The Impossible: la recensione
True story, recita una didascalia nel prologo di The Impossible di Juan Antonio Bayona. Dissolvenza, poi di nuovo: true story. Un ossimoro e un’iterazione provocatori, rispetto al titolo: o soltanto rispettosi dell’enormità della micro-vicenda che una famiglia spagnola (dal biondo aspetto anglosassone nel film, per esigenze di “internazionalizzazione”del prodotto) visse nel contesto dello tsunami del 2004. Una fiction né edulcorata, né scolasticamente edificante, né, tantomeno, un documentario: un racconto toccante entro una cornice credibile, ma di torpida routine della sofferenza.
Henry (Ewan McGregor) e Maria (Naomi Watts) lasciano il Giappone, dove lui lavora, per concedersi insieme ai tre figli una vacanza natalizia in Thailandia. Appena il tempo di avvistare qualche “nube” economica sulla famiglia, vista l’incertezza del lavoro di lui, che a bordo piscina la terra trema e un’onda gigante completa l’opera catastrofica. Moriranno trecentomila persone – true story. Maria si trae in salvo col figlio maggiore Lucas (Tom Holland), Henry viene travolto mentre stringe a sé gli altri due pargoli. Tra fango, ospedali e rifugi improvvisati, ha luogo l’odissea del ricongiungimento.
Osservare in The Impossible certi tratti d’inevitabile estetica da disaster movie, un clima quasi da post-apocalisse, con i sopravvissuti in romitaggio stile The Road di John Hillcoat, non fa altro che rimarcare da un lato l’immanità della tragedia nella propria effettività storica, dall’altro le insidie di un progetto cinematografico che poteva facilmente ricadere, con esiti davvero disastrosi, nel reality da reportage, così come nell’epica scialacquata della saga familiare. Juan Antonio Bayona, che conoscevamo per lo più per l’horror The Orphanage, riesce a schivare entrambi i rischi, raggiungendo un proficuo equilibrio: sia pure, diciamolo subito, senza significative zampate, e con qualche plausibile ruffianeria.
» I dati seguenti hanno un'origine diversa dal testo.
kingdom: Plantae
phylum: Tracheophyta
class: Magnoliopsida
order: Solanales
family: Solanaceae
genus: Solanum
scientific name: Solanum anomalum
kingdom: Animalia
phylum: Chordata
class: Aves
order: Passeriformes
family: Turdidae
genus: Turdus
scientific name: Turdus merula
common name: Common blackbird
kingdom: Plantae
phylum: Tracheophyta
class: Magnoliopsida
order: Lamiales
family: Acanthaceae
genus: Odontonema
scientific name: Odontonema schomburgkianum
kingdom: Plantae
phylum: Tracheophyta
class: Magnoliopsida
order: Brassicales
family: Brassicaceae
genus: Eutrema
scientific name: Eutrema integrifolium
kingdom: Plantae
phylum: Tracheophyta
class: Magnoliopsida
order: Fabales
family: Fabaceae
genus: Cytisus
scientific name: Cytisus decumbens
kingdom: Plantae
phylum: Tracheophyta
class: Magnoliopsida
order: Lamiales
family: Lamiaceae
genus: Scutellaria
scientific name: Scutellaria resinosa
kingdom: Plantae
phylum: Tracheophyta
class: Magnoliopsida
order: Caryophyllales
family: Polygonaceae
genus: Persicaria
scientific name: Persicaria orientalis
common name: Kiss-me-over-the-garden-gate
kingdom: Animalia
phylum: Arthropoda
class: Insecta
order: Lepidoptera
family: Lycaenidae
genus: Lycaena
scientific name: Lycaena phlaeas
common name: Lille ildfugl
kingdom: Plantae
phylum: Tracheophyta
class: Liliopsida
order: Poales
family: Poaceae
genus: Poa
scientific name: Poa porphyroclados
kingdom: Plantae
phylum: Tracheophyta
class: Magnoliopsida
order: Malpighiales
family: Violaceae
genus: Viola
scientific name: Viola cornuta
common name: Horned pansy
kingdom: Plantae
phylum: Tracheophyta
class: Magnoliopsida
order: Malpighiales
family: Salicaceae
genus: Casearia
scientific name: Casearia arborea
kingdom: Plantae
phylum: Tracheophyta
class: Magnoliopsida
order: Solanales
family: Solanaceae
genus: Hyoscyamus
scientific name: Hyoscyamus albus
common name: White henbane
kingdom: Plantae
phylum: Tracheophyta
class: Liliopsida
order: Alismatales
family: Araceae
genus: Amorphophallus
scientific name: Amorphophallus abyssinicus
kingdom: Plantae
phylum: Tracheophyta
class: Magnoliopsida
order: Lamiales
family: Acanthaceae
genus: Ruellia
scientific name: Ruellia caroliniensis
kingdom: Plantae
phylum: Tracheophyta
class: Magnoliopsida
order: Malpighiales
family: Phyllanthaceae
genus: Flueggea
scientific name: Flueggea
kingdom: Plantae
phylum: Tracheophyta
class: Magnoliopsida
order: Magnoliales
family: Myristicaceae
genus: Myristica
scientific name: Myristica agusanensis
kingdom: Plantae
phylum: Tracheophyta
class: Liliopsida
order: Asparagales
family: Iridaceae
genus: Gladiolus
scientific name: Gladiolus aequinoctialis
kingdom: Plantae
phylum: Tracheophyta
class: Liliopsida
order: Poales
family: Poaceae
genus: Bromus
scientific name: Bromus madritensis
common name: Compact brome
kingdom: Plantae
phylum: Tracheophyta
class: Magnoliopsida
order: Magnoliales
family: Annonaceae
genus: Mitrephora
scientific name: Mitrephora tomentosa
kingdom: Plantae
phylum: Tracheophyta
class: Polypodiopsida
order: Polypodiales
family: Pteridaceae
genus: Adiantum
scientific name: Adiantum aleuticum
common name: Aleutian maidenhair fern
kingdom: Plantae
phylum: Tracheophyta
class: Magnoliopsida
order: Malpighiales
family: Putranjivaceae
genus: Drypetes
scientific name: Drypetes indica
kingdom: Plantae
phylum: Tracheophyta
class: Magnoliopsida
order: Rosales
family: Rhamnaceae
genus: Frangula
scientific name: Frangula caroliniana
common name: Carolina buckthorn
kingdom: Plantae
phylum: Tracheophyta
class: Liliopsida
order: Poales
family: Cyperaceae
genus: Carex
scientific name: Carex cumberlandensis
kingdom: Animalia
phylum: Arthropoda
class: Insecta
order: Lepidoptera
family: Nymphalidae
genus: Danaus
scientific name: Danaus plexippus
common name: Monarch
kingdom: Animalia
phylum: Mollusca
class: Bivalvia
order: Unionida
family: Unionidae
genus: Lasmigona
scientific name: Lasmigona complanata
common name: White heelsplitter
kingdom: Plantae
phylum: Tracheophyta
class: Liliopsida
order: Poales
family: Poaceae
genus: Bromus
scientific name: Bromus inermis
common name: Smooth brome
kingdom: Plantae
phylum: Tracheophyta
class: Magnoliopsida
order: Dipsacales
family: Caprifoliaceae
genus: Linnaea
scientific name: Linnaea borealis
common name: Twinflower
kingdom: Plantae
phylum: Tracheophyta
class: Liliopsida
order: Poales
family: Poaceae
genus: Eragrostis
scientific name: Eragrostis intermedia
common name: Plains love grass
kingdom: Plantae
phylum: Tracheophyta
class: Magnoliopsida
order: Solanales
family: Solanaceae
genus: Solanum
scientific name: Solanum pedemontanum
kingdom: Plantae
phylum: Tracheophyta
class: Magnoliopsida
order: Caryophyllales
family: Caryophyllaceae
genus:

Proprio come in The Orphanage, il regista punta sui giovani: sicché tra l’ottima madre sofferente interpretata da Naomi Watts (candidata agli Oscar) e un Ewan McGregor in versione paterna, invero, piuttosto anonima, fa tutt’uno col senso del film il rilievo assegnato all’adolescente Lucas. Il suo necessario improvvisarsi “forte”, piuttosto che esserlo; le sue fragilità mascherate tra istinto di sopravvivenza e sussiego verso la madre; la sua servizievole ed operosa vigilanza da “ometto” tra lettighe e feriti, emozionata ed attanagliata dall’apprensione non appena ci siano novità sullo stato di salute della madre: tutto questo ne fa il personaggio chiave, nel contesto di un’umanità affrescata, senza sovradimensionamenti iperbolici, nella lotta contro la propria finitezza, nel superamento dei propri limiti, nell’auto-nutrimento della speranza. Il lungo decentramento della Watts appare in questo senso strategico: l’angoscia viene colta “in situazione”, in un fieri che rivela tutta la spinosità psicologica di un assestamento ancora labile.
L’interpretazione della Watts, poi, è tanto più pregevole considerando i larghi tratti in cui il suo personaggio versa nella semi-immobilità fisica. Quel letto d’ospedale dà la stura ad un dolore raccolto, coraggioso, pregno di dignità e non incline ai patetismi. Di contro, il formicolio delle strade e la recherche disperata oppongono a quel dramma misurato il dinamismo di un’avventura sia fisica, entro scenari ben ricostruiti, che morale.
E a proposito di scenari, con Hereafter di Clint Eastwood l’effetto tsunami – poi lasciato cadere da una sceneggiatura dirottata su altri lidi – era stato ricreato nella propria impetuosità visiva, ma con una patinatura digitale molto smaccata. In The Impossible, con acqua e terra a vagonate e macerie vere, l’onda, che sommerge lo schermo e pare straripare in platea, consegue un effetto di pertinente realismo: il preludio materiale alle traversie del clan.
Coraggiosa negli intenti, diligente nell’esecuzione ma piuttosto anonima nel risultato, The Impossible è un’opera non necessaria su di un ricordo necessario: è, cioè, un film gestito entro argini creativi ben precisi, quelli della true story e delle sue implicazioni, le cui ondate emotive s’incanalano tra i cavalloni della storia reale e la routine hollywoodiana meno originale, ma più catchy.